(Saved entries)
== Segment start ==
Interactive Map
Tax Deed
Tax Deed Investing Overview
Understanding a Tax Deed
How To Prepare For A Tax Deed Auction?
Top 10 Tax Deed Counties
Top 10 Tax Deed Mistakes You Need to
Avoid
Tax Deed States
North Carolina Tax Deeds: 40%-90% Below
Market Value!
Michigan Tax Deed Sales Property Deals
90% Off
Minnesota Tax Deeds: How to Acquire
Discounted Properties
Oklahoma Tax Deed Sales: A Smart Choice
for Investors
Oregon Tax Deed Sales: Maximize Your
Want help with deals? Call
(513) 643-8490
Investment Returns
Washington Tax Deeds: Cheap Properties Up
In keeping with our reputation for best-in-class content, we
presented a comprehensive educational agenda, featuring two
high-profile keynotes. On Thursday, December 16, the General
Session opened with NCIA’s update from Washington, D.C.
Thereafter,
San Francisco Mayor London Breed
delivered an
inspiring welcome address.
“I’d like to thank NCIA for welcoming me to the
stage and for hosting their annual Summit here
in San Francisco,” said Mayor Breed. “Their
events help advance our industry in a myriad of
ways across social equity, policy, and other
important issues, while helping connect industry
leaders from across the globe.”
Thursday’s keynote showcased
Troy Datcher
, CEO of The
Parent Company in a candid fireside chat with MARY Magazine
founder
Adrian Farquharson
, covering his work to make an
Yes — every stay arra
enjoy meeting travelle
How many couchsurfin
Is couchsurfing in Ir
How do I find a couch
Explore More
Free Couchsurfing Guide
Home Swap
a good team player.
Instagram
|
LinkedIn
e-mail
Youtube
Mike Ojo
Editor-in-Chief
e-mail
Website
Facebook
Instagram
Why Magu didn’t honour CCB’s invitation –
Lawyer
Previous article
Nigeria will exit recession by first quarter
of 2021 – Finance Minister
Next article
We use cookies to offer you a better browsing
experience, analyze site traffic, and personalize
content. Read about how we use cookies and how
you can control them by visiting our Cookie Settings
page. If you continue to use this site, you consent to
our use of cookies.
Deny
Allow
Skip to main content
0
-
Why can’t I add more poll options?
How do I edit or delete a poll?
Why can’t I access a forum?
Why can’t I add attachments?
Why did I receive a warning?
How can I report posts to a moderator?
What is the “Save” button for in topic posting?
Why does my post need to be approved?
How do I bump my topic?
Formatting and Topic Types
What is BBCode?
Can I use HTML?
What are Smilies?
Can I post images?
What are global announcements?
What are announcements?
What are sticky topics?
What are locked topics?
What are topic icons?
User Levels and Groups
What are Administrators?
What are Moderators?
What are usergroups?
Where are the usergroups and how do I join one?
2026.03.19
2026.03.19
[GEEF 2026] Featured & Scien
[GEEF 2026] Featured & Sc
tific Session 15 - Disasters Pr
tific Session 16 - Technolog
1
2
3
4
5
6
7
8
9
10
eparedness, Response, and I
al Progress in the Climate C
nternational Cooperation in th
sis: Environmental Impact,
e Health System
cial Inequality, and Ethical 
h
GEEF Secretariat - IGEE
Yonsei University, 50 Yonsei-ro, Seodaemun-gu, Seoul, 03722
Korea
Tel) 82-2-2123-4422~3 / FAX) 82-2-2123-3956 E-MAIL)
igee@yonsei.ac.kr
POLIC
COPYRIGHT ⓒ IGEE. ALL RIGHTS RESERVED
== Segment end ==
◆ Task details ◆
Recast the lines of the rows, from the very start through the line containing "stage and for", as a Markdown table with the columns n and Line, leaving out blank lines.

◆ Exercise output ◆
| n | Line |
|---|---|
| 1 | Interactive Map |
| 2 | Tax Deed |
| 3 | Tax Deed Investing Overview |
| 4 | Understanding a Tax Deed |
| 5 | How To Prepare For A Tax Deed Auction? |
| 6 | Top 10 Tax Deed Counties |
| 7 | Top 10 Tax Deed Mistakes You Need to |
| 8 | Avoid |
| 9 | Tax Deed States |
| 10 | North Carolina Tax Deeds: 40%-90% Below |
| 11 | Market Value! |
| 12 | Michigan Tax Deed Sales Property Deals |
| 13 | 90% Off |
| 14 | Minnesota Tax Deeds: How to Acquire |
| 15 | Discounted Properties |
| 16 | Oklahoma Tax Deed Sales: A Smart Choice |
| 17 | for Investors |
| 18 | Oregon Tax Deed Sales: Maximize Your |
| 19 | Want help with deals? Call |
| 20 | (513) 643-8490 |
| 21 | Investment Returns |
| 22 | Washington Tax Deeds: Cheap Properties Up |
| 23 | In keeping with our reputation for best-in-class content, we |
| 24 | presented a comprehensive educational agenda, featuring two |
| 25 | high-profile keynotes. On Thursday, December 16, the General |
| 26 | Session opened with NCIA’s update from Washington, D.C. |
| 27 | Thereafter, |
| 28 | San Francisco Mayor London Breed |
| 29 | delivered an |
| 30 | inspiring welcome address. |
| 31 | “I’d like to thank NCIA for welcoming me to the |
| 32 | stage and for hosting their annual Summit here |